Task brief —
Of the entries below, copy only those lines that contain the word "Solenoid".

Excerpted data —
──────────────────────────────

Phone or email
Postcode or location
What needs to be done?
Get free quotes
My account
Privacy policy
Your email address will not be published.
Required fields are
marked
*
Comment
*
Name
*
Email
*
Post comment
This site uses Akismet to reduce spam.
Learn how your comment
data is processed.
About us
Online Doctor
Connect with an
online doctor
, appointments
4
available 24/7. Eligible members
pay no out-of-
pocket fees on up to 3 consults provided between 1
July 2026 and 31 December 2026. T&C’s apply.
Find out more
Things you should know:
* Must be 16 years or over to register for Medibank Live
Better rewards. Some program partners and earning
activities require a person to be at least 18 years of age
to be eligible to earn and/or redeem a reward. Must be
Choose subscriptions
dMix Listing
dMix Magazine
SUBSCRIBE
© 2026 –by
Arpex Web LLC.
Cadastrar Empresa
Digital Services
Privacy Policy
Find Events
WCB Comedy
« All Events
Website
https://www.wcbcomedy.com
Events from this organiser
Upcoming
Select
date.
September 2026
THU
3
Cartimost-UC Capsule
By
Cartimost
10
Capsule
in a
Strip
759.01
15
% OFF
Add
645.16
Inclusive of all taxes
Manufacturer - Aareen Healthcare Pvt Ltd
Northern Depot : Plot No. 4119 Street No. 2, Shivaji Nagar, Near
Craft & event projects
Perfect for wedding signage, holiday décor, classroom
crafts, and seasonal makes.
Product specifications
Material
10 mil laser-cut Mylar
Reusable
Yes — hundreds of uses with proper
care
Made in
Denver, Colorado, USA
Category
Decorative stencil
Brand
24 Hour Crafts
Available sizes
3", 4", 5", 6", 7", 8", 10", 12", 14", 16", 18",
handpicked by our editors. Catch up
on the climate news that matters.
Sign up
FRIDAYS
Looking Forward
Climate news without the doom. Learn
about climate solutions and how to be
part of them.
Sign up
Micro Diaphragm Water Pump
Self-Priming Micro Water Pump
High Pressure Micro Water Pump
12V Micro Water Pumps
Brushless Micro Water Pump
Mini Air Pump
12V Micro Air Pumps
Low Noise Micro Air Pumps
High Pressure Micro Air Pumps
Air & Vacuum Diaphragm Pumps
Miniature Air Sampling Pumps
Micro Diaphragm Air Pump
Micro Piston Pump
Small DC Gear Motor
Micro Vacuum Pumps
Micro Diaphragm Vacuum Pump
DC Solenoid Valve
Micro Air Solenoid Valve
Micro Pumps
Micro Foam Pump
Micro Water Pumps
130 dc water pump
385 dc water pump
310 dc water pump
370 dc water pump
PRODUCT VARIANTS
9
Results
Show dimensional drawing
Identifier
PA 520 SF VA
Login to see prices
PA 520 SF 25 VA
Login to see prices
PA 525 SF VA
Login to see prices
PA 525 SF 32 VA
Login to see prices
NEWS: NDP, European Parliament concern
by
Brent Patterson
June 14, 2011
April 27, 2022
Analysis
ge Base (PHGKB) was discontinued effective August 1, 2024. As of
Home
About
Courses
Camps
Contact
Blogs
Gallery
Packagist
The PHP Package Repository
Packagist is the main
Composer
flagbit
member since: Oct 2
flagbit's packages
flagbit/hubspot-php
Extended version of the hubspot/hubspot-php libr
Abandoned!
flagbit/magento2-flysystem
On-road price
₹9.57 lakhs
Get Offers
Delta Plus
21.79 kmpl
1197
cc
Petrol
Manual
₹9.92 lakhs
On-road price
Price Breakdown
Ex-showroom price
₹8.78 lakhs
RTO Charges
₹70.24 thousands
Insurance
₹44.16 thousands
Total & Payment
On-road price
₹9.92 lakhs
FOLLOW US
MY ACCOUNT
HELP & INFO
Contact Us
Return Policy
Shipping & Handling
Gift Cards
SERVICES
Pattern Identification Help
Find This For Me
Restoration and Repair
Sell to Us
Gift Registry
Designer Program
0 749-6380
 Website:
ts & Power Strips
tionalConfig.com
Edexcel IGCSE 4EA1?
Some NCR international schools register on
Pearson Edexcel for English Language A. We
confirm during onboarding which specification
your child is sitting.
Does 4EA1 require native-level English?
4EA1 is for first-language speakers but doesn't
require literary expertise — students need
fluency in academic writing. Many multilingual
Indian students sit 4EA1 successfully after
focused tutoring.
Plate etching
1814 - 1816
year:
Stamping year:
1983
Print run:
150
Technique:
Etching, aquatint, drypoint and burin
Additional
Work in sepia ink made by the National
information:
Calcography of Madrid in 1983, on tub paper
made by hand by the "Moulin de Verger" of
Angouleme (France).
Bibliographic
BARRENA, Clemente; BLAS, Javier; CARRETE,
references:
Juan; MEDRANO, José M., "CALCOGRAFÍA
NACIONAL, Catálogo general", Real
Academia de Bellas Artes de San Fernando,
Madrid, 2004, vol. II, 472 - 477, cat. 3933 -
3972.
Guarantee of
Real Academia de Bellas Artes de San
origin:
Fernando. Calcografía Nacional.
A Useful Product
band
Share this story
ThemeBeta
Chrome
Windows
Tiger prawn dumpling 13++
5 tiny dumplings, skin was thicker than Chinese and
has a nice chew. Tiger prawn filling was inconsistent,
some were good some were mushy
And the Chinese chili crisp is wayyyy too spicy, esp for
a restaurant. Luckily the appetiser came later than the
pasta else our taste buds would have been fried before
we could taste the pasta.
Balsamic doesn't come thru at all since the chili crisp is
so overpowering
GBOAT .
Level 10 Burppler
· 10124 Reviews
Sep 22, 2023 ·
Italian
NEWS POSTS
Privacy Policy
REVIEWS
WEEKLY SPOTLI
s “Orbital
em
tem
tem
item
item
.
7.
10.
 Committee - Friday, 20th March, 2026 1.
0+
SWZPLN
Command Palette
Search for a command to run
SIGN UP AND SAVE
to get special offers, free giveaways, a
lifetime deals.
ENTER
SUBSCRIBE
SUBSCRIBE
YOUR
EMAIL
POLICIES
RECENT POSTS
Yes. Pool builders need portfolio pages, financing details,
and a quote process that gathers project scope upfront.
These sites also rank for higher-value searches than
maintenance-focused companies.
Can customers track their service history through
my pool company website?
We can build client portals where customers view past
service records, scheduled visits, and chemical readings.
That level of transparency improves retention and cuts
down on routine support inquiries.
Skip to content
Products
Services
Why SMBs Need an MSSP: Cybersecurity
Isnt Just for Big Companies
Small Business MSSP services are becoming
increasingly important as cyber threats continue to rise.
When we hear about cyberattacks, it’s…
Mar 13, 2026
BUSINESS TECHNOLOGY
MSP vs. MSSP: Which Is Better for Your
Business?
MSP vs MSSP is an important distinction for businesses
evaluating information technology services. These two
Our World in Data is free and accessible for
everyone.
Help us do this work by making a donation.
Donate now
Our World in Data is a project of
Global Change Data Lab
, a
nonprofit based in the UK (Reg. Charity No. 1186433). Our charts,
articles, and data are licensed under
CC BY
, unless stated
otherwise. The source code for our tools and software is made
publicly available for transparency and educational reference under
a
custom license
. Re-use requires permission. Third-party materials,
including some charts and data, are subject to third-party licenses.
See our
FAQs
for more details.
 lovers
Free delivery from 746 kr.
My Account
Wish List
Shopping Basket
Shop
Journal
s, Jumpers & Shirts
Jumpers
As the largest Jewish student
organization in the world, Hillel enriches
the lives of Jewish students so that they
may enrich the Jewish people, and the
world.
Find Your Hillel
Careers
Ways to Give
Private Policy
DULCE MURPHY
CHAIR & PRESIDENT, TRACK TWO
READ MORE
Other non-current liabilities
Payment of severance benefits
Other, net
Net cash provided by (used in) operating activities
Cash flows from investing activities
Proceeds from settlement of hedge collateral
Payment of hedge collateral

──────────────────────────────

Solved problem —
DC Solenoid Valve
Micro Air Solenoid Valve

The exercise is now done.